'''

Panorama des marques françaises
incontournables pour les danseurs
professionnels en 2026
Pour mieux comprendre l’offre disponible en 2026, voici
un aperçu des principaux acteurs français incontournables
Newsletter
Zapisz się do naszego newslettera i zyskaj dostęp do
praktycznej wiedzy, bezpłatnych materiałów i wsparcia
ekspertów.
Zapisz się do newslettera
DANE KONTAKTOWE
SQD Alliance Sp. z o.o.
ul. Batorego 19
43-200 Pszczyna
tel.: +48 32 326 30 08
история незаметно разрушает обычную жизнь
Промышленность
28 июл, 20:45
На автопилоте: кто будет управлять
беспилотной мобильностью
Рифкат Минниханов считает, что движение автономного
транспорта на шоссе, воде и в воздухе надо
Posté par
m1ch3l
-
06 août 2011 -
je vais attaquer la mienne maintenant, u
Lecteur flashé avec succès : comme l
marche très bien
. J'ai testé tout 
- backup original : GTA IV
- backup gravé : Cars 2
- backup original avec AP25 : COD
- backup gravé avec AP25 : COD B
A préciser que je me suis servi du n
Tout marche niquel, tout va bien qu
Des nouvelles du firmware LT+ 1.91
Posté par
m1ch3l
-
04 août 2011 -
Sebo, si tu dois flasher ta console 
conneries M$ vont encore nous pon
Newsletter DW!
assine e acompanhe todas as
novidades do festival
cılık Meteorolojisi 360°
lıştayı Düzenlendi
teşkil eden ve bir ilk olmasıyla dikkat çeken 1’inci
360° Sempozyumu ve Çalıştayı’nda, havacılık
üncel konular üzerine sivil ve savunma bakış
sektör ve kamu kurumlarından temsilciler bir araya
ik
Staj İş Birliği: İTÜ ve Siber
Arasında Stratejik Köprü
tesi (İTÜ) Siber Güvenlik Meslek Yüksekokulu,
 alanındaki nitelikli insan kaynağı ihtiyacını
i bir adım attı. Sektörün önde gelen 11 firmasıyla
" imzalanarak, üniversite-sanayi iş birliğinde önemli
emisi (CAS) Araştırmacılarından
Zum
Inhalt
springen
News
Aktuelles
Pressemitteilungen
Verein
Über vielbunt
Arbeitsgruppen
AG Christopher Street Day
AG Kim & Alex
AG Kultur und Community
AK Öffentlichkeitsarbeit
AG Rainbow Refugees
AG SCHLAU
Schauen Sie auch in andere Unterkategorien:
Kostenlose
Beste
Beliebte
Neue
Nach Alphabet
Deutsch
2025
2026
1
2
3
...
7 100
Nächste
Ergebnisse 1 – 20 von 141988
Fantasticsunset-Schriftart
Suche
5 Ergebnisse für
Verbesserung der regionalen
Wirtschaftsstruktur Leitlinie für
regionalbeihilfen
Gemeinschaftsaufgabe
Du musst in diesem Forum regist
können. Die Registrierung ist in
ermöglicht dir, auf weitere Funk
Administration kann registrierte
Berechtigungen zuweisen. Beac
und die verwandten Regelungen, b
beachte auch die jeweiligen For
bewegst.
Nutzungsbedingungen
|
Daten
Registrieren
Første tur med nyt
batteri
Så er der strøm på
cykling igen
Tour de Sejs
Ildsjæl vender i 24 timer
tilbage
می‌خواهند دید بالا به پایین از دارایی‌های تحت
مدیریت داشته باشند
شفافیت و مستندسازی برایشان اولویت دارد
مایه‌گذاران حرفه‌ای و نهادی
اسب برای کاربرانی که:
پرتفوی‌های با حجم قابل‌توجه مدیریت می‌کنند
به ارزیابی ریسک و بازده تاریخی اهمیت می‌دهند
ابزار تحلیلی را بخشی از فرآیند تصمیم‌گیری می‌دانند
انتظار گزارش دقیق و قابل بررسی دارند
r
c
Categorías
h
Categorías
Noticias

'''

Return the entries in full. Do not alter them.

Panorama des marques françaises
incontournables pour les danseurs
professionnels en 2026
Pour mieux comprendre l’offre disponible en 2026, voici
un aperçu des principaux acteurs français incontournables
Newsletter
Zapisz się do naszego newslettera i zyskaj dostęp do
praktycznej wiedzy, bezpłatnych materiałów i wsparcia
ekspertów.
Zapisz się do newslettera
DANE KONTAKTOWE
SQD Alliance Sp. z o.o.
ul. Batorego 19
43-200 Pszczyna
tel.: +48 32 326 30 08
история незаметно разрушает обычную жизнь
Промышленность
28 июл, 20:45
На автопилоте: кто будет управлять
беспилотной мобильностью
Рифкат Минниханов считает, что движение автономного
транспорта на шоссе, воде и в воздухе надо
Posté par
m1ch3l
-
06 août 2011 -
je vais attaquer la mienne maintenant, u
Lecteur flashé avec succès : comme l
marche très bien
. J'ai testé tout 
- backup original : GTA IV
- backup gravé : Cars 2
- backup original avec AP25 : COD
- backup gravé avec AP25 : COD B
A préciser que je me suis servi du n
Tout marche niquel, tout va bien qu
Des nouvelles du firmware LT+ 1.91
Posté par
m1ch3l
-
04 août 2011 -
Sebo, si tu dois flasher ta console 
conneries M$ vont encore nous pon
Newsletter DW!
assine e acompanhe todas as
novidades do festival
cılık Meteorolojisi 360°
lıştayı Düzenlendi
teşkil eden ve bir ilk olmasıyla dikkat çeken 1’inci
360° Sempozyumu ve Çalıştayı’nda, havacılık
üncel konular üzerine sivil ve savunma bakış
sektör ve kamu kurumlarından temsilciler bir araya
ik
Staj İş Birliği: İTÜ ve Siber
Arasında Stratejik Köprü
tesi (İTÜ) Siber Güvenlik Meslek Yüksekokulu,
 alanındaki nitelikli insan kaynağı ihtiyacını
i bir adım attı. Sektörün önde gelen 11 firmasıyla
" imzalanarak, üniversite-sanayi iş birliğinde önemli
emisi (CAS) Araştırmacılarından
Zum
Inhalt
springen
News
Aktuelles
Pressemitteilungen
Verein
Über vielbunt
Arbeitsgruppen
AG Christopher Street Day
AG Kim & Alex
AG Kultur und Community
AK Öffentlichkeitsarbeit
AG Rainbow Refugees
AG SCHLAU
Schauen Sie auch in andere Unterkategorien:
Kostenlose
Beste
Beliebte
Neue
Nach Alphabet
Deutsch
2025
2026
1
2
3
...
7 100
Nächste
Ergebnisse 1 – 20 von 141988
Fantasticsunset-Schriftart
Suche
5 Ergebnisse für
Verbesserung der regionalen
Wirtschaftsstruktur Leitlinie für
regionalbeihilfen
Gemeinschaftsaufgabe
Du musst in diesem Forum regist
können. Die Registrierung ist in
ermöglicht dir, auf weitere Funk
Administration kann registrierte
Berechtigungen zuweisen. Beac
und die verwandten Regelungen, b
beachte auch die jeweiligen For
bewegst.
Nutzungsbedingungen
|
Daten
Registrieren
Første tur med nyt
batteri
Så er der strøm på
cykling igen
Tour de Sejs
Ildsjæl vender i 24 timer
tilbage
می‌خواهند دید بالا به پایین از دارایی‌های تحت
مدیریت داشته باشند
شفافیت و مستندسازی برایشان اولویت دارد
مایه‌گذاران حرفه‌ای و نهادی
اسب برای کاربرانی که:
پرتفوی‌های با حجم قابل‌توجه مدیریت می‌کنند
به ارزیابی ریسک و بازده تاریخی اهمیت می‌دهند
ابزار تحلیلی را بخشی از فرآیند تصمیم‌گیری می‌دانند
انتظار گزارش دقیق و قابل بررسی دارند
r
c
Categorías
h
Categorías
Noticias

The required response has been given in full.